Seperti pada pengantar di awal buku @bukik, ia merasa semakin dia banyak tahu tentang sesuatu semakin ia menemui kondisi baik dan buruk. Semakin dia tahu semakin dia yakin tak ada yang dapat dilakukan terhadap kondisi buruk dan hal itu menjadi ancaman baginya sehingga muncullah respon reaktif yang saat itu dia namakan kekecewaan. Kondisi seperti ini dimulai saat kaum modernis menancapkan manifesto bahwa manusia adalah subjek dari dunia. Akibatnya, manusia dianggap sebagai satu-satunya pelaku dan satu-satunya entitas yang menanggung segalanya. Termasuk ide dan beban perubahan. Jadi sebuah tindakan wajib dilakukan manusia untuk mengantisipasi segala kemungkinan buruk yang dapat menimpa dunia.

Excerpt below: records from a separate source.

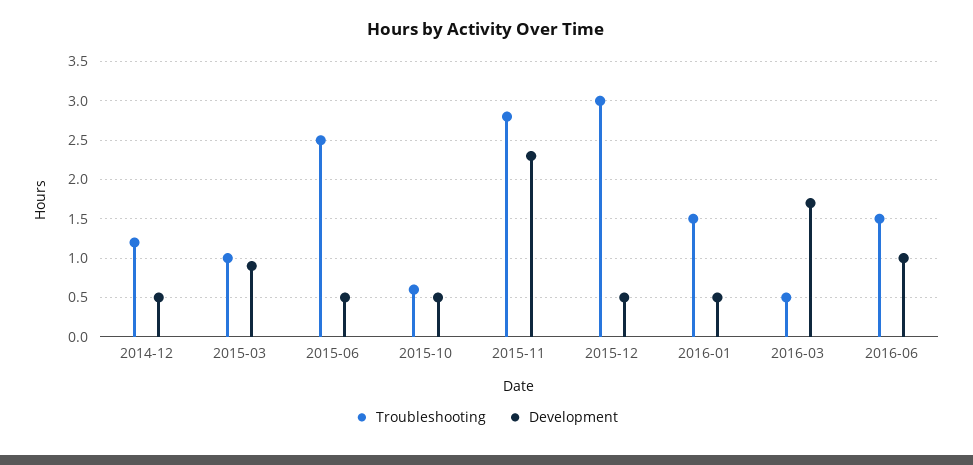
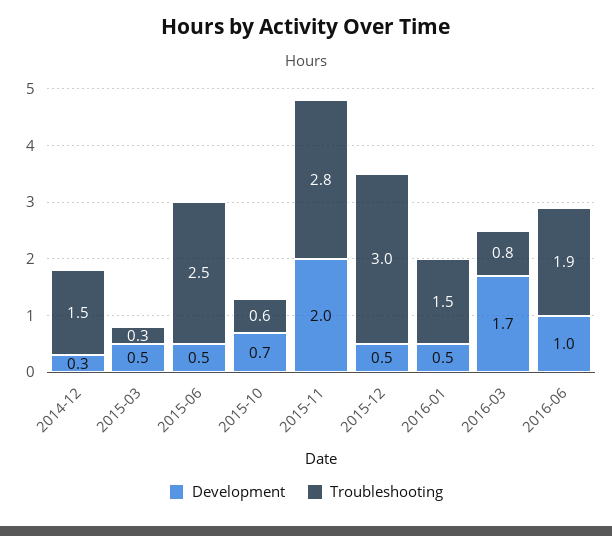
  {
    "Troubleshooting": {
-     "2014-12": 1.2,
+     "2014-12": 1.5,
-     "2015-03": 1,
+     "2015-03": 0.3,
      "2015-06": 2.5,
      "2015-10": 0.6,
      "2015-11": 2.8,
      "2015-12": 3,
      "2016-01": 1.5,
-     "2016-03": 0.5,
+     "2016-03": 0.8,
-     "2016-06": 1.5
+     "2016-06": 1.9
    },
    "Development": {
-     "2014-12": 0.5,
+     "2014-12": 0.3,
-     "2015-03": 0.9,
+     "2015-03": 0.5,
      "2015-06": 0.5,
-     "2015-10": 0.5,
+     "2015-10": 0.7,
-     "2015-11": 2.3,
+     "2015-11": 2,
      "2015-12": 0.5,
      "2016-01": 0.5,
      "2016-03": 1.7,
      "2016-06": 1
    }
  }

Itulah kawan mengapa pula munculnya kaum post-modernis di dunia hanya menjadi bahan olok-olok ketika mereka menasbihkan bahwa manusia bukanlah pusat dari segalanya. Kembali lagi pada Berubah itu Diam. Konsep ini sebenarnya jika tidak mau dilabeli, justru mengarah pada konsep Post-Strukturalis dimana kekuasaan diserahkan kepada relasi-relasi kuasa. Manusia hanyalah entitas kecil yang terjerat oleh relasi-relasi tersebut. Tak perlu mereka bergerak untuk mencapai peruabahan. Karena dengan diam mereka sebenarnya telah berubah.